Example: One of the most common visions or experiences I had reported to me during ceremony is a participant saying that they felt this ‘amazing and profound connection with me’, seeing me idealized as all that they have been searching for – even resulting in a coupe of marriage proposals. My response to them is always that they were actually seeing themselves as they can be, but because their stories couldn’t accept it of themselves, it was projected to me in ideation. I will follow up and ask them to consider this, and return to their meditation place, and see in themselves all that they were seeing of me during their experience. This is also the same common vision that many plastic shaman use to professionally rape their participants, falling into the trap of manipulate for personal gain that which was seen by the participant.
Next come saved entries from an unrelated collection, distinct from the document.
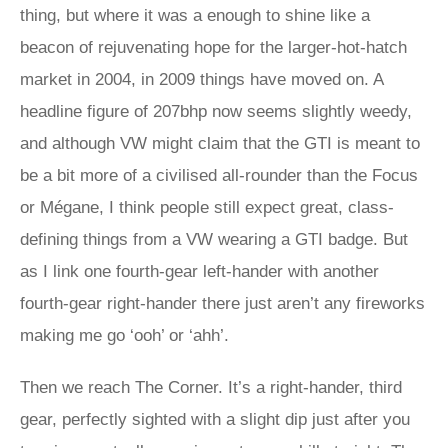
thing, but where it was a enough to shine like a
beacon of rejuvenating hope for the larger-hot-hatch
market in 2004, in 2009 things have moved on. A
headline figure of 207bhp now seems slightly weedy,
and although VW might claim that the GTI is meant to
be a bit more of a civilised all-rounder than the Focus
or Mégane, I think people still expect great, class-
defining things from a VW wearing a GTI badge. But
as I link one fourth-gear left-hander with another
fourth-gear right-hander there just aren’t any fireworks
making me go ‘ooh’ or ‘ahh’.
Then we reach The Corner. It’s a right-hander, third
gear, perfectly sighted with a slight dip just after you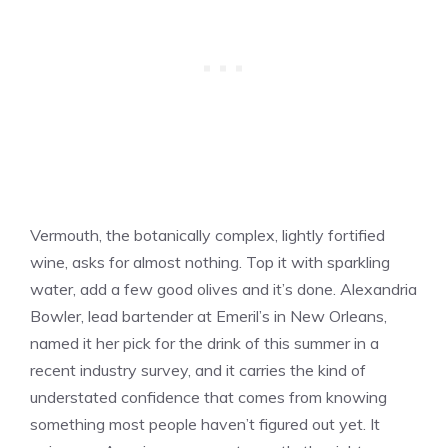
Vermouth, the botanically complex, lightly fortified
wine, asks for almost nothing. Top it with sparkling
water, add a few good olives and it’s done. Alexandria
Bowler, lead bartender at Emeril’s in New Orleans,
named it her pick for the drink of this summer in a
recent industry survey, and it carries the kind of
understated confidence that comes from knowing
something most people haven’t figured out yet. It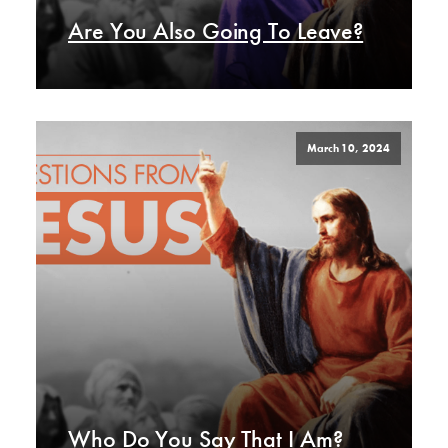
Are You Also Going To Leave?
March 10, 2024
Who Do You Say That I Am?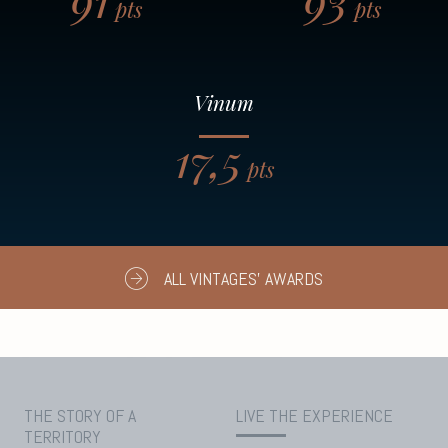
pts
pts
Vinum
17,5
pts
ALL VINTAGES' AWARDS
THE STORY OF A
LIVE THE EXPERIENCE
TERRITORY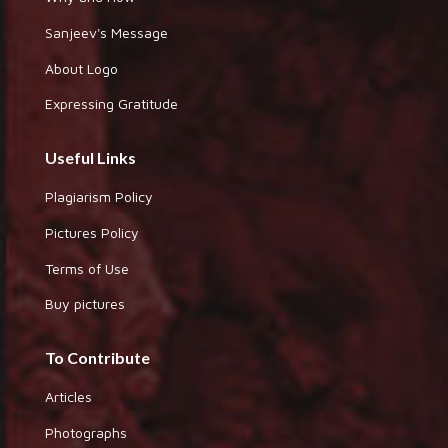
Sanjeev's Message
About Logo
Expressing Gratitude
Useful Links
Plagiarism Policy
Pictures Policy
Terms of Use
Buy pictures
To Contribute
Articles
Photographs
I have had this happen to a person very near and dear to me, where she was raped and led on [by a now ex colleague], causing her no end of harm in the long run. It is a far too common story that those practitioners without sufficient training even fool themselves into believing for a time.

A participant might ‘see’ hundreds of UFOs, the face of God, Jesus, Buddha, their dead relative during their experience. They might be seeing or feeling a loving acceptance deeper than anything they feel themselves capable of, so lacking any contextual representation, their mind produces a recognizable product that is as close to that idealized representation as is possible at the time. The original meaning of the title, shaman, is ‘one who is mad’, ‘one who sees’, or even, ‘one who knows’. The practiced and trained shaman has simply had more context and experience in identifying the real nature of these perceptions, and sees behind the face of a long dead grandfather in the deflection of self-love that it really represents. This is the greatest danger of the plastic shaman, and those sitting with practitioners not of their cultural references.

To my training, the worst thing that can happen is for a participant to leave an event convinced of the accuracy of their vision of God or Buddha giving them instructions. That engagement in external agency will hamper their growth and runs counter to all I was ever trained to consider positive shamanism. When a participant leaves an event understanding what has been seen is an internal potential, and has been given tools and techniques to pursue the development of those tools, I feel that they have been well served.

The participant who has received a week or two of spiritual soundbites or lore will quickly find their live returning to the state where it was prior to their experiences. The participant who has begun to examine their lives in an inward journey of discovery and responsibility, and is far more likely to make meaningful changes and find positive growth and understandings, becoming more present and authentic as a part of their process.